Text provided —
Over the past several years, there seems to have a been a decline in the attention do what is commonly termed ‘doctrine’. The term ‘doctrine’ has taken on a negative connotation even in our evangelical churches, as if it’s merely the invention of ‘religious’  men and the product of their imaginations. Well, the Bible tells us that there is good doctrine and bad doctrine.

Indeed, Jesus Christ frowned on commandments of men presenting as doctrine commandments of men in conversation with Pharisee in His day.

You hypocrites! Well did Isaiah prophesy of you, when he said: “‘This people honors me with their lips, but their heart is far from me; in vain do they worship me, teaching as doctrines the commandments of men.'” – Matt 15:9

Jesus does not condemn doctrine, but commandments of men taught as ‘doctrine’. It is said of the early church that they:

“And they devoted themselves to the apostles’ teaching (doctrine) and the fellowship, to the breaking of bread and the prayers.” –Acts 2:42

‘Teaching’ in that passage comes from the same Greek word as ‘doctrine’ and ‘teaching’ in the following verses:

Eph 4:14  …so that we may no longer be children, tossed to and fro by the waves and carried about by every wind of doctrine, by human cunning, by craftiness in deceitful schemes.

1Ti 4:6 If you put these things before the brothers, you will be a good servant of Christ Jesus, being trained in the words of the faith and of the good doctrine that you have followed.

Exercise —
Keep writing the piece on doctrine above, starting right after its final verse quote from 1 Timothy 4:6.

Dataset entries:
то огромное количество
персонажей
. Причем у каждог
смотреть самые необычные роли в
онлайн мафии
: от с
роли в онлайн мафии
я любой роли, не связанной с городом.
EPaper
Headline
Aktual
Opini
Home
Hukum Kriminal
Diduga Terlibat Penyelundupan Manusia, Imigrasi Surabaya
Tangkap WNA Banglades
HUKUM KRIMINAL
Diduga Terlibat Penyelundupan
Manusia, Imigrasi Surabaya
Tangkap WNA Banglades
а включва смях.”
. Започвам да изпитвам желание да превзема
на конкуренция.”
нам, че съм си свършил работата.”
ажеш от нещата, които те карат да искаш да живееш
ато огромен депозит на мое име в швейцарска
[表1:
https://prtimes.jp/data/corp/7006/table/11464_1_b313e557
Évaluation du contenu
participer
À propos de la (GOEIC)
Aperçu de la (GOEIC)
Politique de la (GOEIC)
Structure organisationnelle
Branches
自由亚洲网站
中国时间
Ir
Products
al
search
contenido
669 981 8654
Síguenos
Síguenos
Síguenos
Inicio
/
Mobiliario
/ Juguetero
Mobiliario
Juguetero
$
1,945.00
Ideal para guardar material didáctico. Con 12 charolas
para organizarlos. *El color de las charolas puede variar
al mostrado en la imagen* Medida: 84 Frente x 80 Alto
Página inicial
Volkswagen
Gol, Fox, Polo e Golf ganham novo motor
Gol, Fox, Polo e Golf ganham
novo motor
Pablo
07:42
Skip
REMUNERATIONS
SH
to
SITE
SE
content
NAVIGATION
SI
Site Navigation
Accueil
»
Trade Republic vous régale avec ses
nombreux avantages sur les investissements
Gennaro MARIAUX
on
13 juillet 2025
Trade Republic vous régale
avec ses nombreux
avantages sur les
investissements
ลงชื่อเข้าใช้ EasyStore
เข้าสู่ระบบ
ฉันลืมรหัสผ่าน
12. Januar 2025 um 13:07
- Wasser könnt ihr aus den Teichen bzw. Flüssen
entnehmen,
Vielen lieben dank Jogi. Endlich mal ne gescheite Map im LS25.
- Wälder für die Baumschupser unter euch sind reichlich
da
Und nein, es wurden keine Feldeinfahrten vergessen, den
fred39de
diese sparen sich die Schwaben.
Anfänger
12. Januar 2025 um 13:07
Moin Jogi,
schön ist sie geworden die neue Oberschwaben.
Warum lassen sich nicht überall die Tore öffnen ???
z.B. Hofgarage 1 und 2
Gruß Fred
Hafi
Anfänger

Reply to the exercise —
1Ti 6:1 Let all who are under a yoke as slaves regard their own masters as worthy of all honor, so that the name of God and the teaching may not be reviled.

1Ti 6:3 If anyone teaches a different doctrine and does not agree with the sound words of our Lord Jesus Christ and the teaching that accords with godliness,

2Ti 4:3 For the time is coming when people will not endure sound teaching, but having itching ears they will accumulate for themselves teachers to suit their own passions,

Tit 2:1 But as for you, teach what accords with sound doctrine.

Tit 2:7 Show yourself in all respects to be a model of good works, and in your teaching show integrity, dignity,

Tit 2:10 not pilfering, but showing all good faith, so that in everything they may adorn the doctrine of God our Savior.

Clearly, there is “good sound” doctrine and “different” doctrine. Sound doctrine refers to the apostles’ teaching that originated in Christ. “Different” doctrines then are “commandments” or “teachings”.of men, not grounded in Jesus’ or the Apostles’ teaching.

Jesus is now at the right hand of God and the Apostles are all dead. How do we know if our ‘doctrine’ is good and sound? Is it rooted and grounded in the plain reading of the text of the Bible, inspired by God and laid down before us by the Apostles Jesus taught? Does the teaching (doctrine) seem to be ‘drawn from’ passages of scripture, either explicitly or inescapably implied, or does the ‘doctrine’ taught seem to be a questionable conclusion based on a ‘therefore’ based on passages/portions of scripture taken out of their original context?

Do we always get it right? No, but we really ought to receive gladly what is clear in scripture and discard what is ‘man made’ and not supported clearly by Scripture.

Evangelism: Gospel Implications

“For the grace of God that brings salvation has appeared to all men, teaching us that, denying ungodliness and worldly lusts, we should live soberly, righteously, and godly in the present age.” –Titus 2:11-12

The fact is that the New Testament message embraces a great deal more than an offer of free pardon. It is a message of pardon, and for that may God be praised; but it is also a message of repentance. It is a message of atonement, but it is also a message of temperance and righteousness and godliness in this present world.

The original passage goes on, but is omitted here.